Solutions have the form.       
$$X=(2j^2(b+2a)-j(a+b+c)(2j-2c-b\pm\sqrt{b^2+4a(j-c)}))p^2+$$ 
$$+2j(\sqrt{b^2+4a(j-c)}\mp{(b+2a)})ps+(2j-2c-b\mp\sqrt{b^2+4a(j-c)})s^2$$        
$$Y=(2j^2(b+2a)-j(a+b+c)(b+2a\pm\sqrt{b^2+4a(j-c)}))p^2+$$ 
$$+2j(\sqrt{b^2+4a(j-c)}\mp{(b+2a)})ps+(b+2a\mp\sqrt{b^2+4a(j-c)})s^2$$
$$Z=j(a+b+c)(b+2a\mp\sqrt{b^2+4a(j-c)})p^2+$$ 
$$+2((a+b+c)\sqrt{b^2+4a(j-c)}\mp{j(b+2a)})ps+ (b+2a\mp\sqrt{b^2+4a(j-c)})s^2$$   
The specifics of these equations is that some quadratic form is equivalent to the other.  This means that if for example no root is not an integer.  You need to find the equivalent quadratic form in which the root is intact.  Usually it is enough to do the replacement  $X\longrightarrow(X+kY)$ or  $Y\longrightarrow(Y+kX)$ .
$p,s - $ any integers which specify.
To find the equivalent form must be substituted in the root and find out what $k$ the root is intact.  Usually boils down to the Pell equation or representation of a number as a sum of two squares. If the answer is no it can be seen immediately.
It would be interesting to find these formulas counterexample, but I have not found.  I think because it really is a formula in General.

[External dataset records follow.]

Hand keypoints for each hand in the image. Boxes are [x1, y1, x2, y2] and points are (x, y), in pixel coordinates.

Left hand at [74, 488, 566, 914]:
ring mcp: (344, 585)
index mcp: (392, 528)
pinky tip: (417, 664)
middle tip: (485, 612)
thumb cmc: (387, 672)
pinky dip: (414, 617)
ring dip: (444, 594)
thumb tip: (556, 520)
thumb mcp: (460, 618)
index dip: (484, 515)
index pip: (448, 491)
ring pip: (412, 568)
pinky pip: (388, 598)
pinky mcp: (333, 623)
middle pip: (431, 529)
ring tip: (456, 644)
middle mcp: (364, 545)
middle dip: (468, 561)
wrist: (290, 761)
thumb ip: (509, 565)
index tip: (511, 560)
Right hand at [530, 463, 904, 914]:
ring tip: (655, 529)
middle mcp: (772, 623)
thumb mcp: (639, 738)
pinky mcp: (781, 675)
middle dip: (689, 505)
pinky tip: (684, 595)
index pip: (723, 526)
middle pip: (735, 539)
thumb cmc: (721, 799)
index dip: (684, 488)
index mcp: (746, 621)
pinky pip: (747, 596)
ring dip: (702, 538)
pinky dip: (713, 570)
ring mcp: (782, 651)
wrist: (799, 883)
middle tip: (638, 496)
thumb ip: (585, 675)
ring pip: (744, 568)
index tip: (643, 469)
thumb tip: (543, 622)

A: Here is an example with this equation.
$$206X^2+107Y^2=Z^2$$
Using the first formula when the root of a $\sqrt{j(a+b+c)}$ .

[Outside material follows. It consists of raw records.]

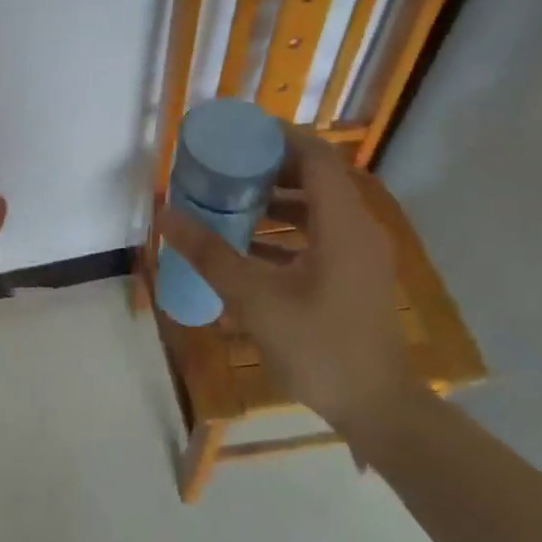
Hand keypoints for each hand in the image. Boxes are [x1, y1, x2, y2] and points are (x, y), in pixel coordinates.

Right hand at [159, 125, 410, 448]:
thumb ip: (210, 253)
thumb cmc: (318, 347)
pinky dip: (286, 232)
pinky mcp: (354, 277)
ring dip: (277, 201)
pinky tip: (248, 247)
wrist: (376, 408)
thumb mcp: (255, 299)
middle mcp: (358, 229)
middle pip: (317, 178)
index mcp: (342, 224)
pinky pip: (320, 237)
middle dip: (270, 168)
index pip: (317, 156)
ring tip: (230, 201)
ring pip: (318, 209)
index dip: (280, 137)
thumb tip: (165, 215)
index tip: (238, 133)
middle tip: (226, 167)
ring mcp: (360, 255)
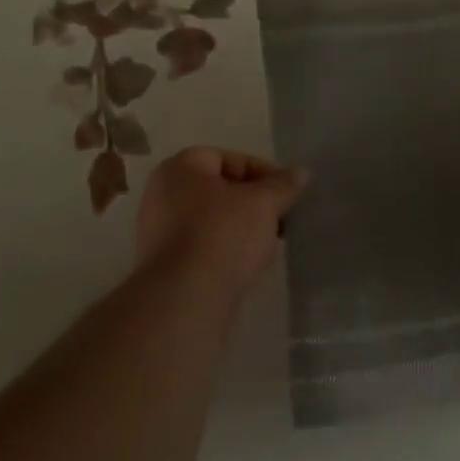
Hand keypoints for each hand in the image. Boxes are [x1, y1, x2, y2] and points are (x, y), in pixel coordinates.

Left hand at [135, 147, 307, 296]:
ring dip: (242, 228)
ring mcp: (159, 233)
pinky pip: (203, 248)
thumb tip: (301, 171)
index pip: (229, 158)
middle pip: (220, 189)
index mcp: (179, 169)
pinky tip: (247, 266)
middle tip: (279, 218)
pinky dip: (226, 251)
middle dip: (253, 203)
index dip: (262, 172)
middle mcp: (162, 195)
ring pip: (212, 220)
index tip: (285, 193)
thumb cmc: (222, 235)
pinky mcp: (164, 267)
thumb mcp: (263, 203)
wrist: (184, 301)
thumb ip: (283, 184)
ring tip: (268, 244)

To do this replacement. $X=x+6Y$ $(1)$
We obtain the equation: $206x^2+2472xY+7523Y^2=Z^2$
This equation according to the first formula is solved and it turns out the formula. Then using $(1)$ and making cuts on multiple values.  we obtain the final formula.
$$X=38213s^2-208ps-7p^2$$
$$Y=15965s^2+1442ps-p^2$$
$$Z=572783s^2+1442ps+101p^2$$
$$***$$
$$X=38213s^2+6ps-7p^2$$
$$Y=4841s^2+1442ps+p^2$$
$$Z=550741s^2+1442ps+101p^2$$
$s,p - $ integers asked us.
This approach allows us to immediately write down the formula.  So. As we want.